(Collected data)
'''
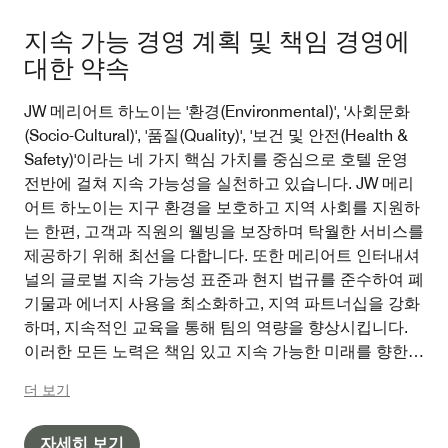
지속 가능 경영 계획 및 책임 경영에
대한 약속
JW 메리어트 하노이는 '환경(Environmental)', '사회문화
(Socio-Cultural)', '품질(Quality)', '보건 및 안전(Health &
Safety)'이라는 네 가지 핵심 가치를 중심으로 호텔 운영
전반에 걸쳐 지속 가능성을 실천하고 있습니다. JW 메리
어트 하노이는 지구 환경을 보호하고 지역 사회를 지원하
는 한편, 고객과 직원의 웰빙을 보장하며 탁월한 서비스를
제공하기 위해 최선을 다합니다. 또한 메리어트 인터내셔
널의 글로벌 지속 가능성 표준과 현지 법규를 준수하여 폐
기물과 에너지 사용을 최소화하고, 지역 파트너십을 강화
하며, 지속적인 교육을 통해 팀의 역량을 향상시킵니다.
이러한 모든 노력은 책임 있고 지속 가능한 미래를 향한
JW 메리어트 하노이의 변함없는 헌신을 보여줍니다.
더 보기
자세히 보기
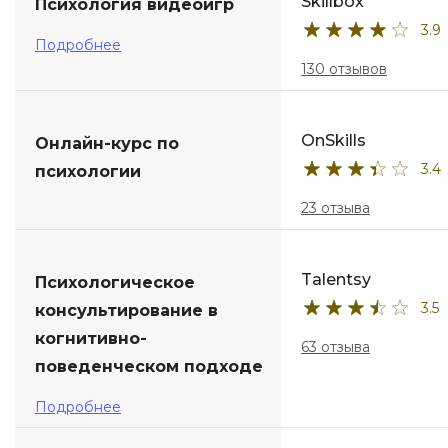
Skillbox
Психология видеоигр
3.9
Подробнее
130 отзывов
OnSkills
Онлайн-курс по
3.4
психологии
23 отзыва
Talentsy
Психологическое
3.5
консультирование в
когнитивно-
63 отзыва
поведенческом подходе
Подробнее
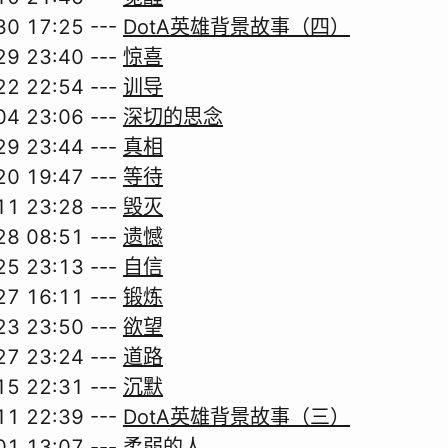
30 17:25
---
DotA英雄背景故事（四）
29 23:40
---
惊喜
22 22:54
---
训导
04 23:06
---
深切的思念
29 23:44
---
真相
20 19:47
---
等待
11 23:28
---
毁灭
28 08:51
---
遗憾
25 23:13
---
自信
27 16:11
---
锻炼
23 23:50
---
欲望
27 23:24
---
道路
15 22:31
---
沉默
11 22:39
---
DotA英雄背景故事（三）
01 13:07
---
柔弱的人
'''
'''
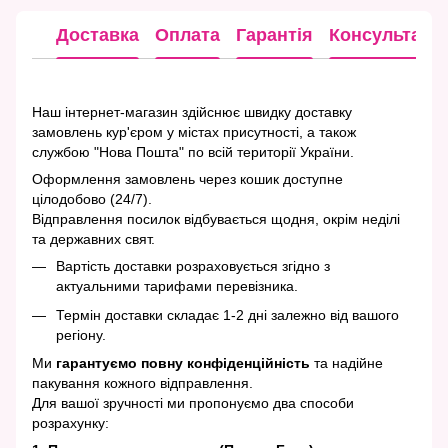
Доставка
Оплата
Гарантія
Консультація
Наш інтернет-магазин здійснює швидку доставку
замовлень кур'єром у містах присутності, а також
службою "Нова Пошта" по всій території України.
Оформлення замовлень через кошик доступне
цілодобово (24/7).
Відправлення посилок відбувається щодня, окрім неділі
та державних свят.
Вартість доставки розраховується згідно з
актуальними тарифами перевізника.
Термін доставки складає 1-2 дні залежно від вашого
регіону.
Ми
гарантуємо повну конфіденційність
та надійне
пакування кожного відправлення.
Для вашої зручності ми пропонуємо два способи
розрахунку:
'''
◆ **Description of the task**: Search the entries for the word "메리어트" and copy every line that holds it.

◆ **Reply to the task**:
JW 메리어트 하노이는 '환경(Environmental)', '사회문화
제공하기 위해 최선을 다합니다. 또한 메리어트 인터내셔
JW 메리어트 하노이의 변함없는 헌신을 보여줍니다.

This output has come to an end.